> DATA PROVIDED:

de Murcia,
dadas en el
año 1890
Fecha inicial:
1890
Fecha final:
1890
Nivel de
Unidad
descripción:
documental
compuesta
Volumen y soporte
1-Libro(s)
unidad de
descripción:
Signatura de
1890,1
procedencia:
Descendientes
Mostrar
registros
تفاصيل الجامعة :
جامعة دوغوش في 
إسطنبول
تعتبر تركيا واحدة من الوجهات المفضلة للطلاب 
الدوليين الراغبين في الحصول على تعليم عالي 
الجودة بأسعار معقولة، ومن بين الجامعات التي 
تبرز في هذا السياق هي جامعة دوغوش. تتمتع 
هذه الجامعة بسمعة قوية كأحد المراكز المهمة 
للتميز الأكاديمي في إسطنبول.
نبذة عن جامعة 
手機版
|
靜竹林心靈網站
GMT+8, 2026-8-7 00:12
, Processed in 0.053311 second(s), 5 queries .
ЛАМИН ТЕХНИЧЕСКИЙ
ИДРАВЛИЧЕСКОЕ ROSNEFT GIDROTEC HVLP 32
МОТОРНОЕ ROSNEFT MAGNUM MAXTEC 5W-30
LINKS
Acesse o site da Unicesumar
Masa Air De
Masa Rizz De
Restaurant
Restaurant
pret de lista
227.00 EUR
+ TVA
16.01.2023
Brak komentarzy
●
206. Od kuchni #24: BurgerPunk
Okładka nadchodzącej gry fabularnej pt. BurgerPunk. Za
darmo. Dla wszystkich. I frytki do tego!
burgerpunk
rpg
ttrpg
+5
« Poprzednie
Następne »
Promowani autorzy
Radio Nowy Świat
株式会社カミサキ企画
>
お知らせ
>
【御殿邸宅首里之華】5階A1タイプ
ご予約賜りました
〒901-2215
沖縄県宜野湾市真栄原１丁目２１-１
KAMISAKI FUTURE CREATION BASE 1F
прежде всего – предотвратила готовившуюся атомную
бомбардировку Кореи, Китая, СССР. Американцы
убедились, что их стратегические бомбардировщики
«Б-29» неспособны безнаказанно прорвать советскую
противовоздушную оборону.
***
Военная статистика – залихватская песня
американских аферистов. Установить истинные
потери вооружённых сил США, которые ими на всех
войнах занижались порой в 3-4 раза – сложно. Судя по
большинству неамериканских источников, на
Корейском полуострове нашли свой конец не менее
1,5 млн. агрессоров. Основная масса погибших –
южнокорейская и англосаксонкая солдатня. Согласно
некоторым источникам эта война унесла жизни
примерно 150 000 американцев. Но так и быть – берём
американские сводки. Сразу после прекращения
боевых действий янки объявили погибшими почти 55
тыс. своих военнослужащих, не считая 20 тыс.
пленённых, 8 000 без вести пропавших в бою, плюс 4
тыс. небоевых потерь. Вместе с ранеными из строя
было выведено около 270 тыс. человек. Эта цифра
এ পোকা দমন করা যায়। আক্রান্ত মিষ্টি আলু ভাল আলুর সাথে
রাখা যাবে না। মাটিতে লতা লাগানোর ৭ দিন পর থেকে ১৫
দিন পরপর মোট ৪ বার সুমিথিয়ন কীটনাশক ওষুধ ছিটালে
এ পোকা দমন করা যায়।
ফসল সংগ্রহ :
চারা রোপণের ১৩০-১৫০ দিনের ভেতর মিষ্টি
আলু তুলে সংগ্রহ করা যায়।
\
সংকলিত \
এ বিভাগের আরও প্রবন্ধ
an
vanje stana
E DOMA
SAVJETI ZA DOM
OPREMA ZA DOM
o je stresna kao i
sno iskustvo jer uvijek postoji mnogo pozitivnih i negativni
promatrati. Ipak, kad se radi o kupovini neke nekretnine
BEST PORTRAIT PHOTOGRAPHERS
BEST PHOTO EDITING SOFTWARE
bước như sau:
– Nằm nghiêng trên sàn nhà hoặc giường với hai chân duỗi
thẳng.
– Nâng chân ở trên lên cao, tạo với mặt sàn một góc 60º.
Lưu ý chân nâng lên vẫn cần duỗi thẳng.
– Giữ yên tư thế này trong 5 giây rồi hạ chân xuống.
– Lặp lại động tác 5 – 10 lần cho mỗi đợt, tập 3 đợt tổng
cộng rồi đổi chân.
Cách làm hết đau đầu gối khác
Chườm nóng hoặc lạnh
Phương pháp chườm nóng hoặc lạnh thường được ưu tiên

> TO DO: Within the listing above, how many lines contain "trên"? Please respond with the number and nothing else.

> WRITTEN SOLUTION: 2